▸ **Data for analysis**:
※

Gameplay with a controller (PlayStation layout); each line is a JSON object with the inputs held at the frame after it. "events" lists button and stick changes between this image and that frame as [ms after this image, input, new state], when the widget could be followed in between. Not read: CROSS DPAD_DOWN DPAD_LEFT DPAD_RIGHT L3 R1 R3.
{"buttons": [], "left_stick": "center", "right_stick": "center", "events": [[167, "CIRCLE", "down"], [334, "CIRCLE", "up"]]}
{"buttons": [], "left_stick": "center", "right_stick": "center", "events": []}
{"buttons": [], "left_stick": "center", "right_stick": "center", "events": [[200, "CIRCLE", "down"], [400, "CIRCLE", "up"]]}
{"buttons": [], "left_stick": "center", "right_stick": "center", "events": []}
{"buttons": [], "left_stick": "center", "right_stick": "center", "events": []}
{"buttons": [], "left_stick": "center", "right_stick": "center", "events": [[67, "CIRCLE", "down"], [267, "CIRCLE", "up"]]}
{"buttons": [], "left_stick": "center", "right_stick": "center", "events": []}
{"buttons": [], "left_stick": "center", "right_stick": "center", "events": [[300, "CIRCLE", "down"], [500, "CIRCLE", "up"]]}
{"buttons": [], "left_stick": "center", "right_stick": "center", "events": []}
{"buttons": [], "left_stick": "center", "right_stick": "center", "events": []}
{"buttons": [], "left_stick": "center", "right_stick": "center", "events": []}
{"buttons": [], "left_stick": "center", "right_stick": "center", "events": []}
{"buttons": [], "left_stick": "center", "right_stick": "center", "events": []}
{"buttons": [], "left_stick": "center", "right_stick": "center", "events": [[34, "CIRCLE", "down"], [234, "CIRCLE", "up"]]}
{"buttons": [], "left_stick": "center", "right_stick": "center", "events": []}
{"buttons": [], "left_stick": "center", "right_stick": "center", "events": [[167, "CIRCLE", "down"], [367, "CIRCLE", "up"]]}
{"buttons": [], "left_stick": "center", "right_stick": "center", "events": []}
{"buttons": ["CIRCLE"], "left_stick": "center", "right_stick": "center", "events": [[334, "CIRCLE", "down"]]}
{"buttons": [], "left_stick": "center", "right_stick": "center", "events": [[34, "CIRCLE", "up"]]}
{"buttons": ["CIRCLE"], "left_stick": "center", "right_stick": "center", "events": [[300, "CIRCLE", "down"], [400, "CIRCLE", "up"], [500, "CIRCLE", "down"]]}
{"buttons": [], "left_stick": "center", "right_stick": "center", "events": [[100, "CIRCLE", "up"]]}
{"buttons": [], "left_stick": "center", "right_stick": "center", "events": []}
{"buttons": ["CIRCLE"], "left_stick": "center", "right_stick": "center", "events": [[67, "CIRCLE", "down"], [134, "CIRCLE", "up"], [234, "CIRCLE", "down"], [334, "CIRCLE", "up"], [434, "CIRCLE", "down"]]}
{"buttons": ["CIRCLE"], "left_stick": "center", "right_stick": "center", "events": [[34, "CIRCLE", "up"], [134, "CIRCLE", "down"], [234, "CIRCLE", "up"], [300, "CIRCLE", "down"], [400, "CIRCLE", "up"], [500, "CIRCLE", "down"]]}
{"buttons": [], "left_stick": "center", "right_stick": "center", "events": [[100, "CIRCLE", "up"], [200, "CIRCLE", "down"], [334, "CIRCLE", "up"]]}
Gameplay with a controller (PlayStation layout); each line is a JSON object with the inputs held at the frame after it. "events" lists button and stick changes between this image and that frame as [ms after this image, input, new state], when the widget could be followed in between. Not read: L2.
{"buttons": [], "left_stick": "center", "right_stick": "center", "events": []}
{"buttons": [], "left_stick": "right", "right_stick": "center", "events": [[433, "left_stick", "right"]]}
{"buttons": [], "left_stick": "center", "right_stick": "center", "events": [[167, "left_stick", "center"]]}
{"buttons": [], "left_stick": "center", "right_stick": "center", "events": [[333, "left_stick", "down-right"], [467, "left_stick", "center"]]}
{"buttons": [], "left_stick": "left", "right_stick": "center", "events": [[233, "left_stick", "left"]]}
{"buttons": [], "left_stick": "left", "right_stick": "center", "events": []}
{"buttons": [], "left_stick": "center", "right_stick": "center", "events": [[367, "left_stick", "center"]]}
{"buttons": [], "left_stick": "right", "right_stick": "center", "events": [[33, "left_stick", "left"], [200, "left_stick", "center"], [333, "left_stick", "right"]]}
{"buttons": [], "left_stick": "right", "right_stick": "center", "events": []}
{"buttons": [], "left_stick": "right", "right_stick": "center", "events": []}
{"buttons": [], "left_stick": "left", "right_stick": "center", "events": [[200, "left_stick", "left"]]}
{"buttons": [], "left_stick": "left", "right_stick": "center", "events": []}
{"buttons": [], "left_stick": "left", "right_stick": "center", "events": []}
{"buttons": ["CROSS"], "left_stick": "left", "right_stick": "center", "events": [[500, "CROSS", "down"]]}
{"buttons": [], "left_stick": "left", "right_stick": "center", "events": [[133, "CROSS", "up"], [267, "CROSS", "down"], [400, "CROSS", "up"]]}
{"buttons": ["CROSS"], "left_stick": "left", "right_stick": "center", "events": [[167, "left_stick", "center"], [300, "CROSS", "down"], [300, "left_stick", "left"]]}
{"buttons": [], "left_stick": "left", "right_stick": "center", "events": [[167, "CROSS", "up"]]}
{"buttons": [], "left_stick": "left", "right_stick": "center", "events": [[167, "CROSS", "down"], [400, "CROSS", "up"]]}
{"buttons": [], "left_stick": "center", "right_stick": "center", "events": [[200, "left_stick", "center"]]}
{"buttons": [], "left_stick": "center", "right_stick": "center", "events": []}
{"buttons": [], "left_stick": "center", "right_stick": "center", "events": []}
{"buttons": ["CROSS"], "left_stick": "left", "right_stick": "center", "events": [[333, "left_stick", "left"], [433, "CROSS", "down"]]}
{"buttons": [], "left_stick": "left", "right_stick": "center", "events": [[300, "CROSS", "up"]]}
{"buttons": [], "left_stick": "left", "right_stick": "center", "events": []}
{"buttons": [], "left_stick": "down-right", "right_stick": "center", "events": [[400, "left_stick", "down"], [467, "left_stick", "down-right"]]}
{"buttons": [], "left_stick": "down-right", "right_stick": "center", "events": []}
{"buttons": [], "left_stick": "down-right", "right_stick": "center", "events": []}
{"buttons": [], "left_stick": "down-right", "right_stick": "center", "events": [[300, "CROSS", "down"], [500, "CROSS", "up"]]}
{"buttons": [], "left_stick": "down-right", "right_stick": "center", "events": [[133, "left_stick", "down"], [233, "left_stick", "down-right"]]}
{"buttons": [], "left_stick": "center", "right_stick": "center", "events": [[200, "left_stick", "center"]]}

※

▸ **Task**:
The string "read" marks the lines to copy; report each of them from the data above.

▸ **Answer section**:
Gameplay with a controller (PlayStation layout); each line is a JSON object with the inputs held at the frame after it. "events" lists button and stick changes between this image and that frame as [ms after this image, input, new state], when the widget could be followed in between. Not read: CROSS DPAD_DOWN DPAD_LEFT DPAD_RIGHT L3 R1 R3.
Gameplay with a controller (PlayStation layout); each line is a JSON object with the inputs held at the frame after it. "events" lists button and stick changes between this image and that frame as [ms after this image, input, new state], when the widget could be followed in between. Not read: L2.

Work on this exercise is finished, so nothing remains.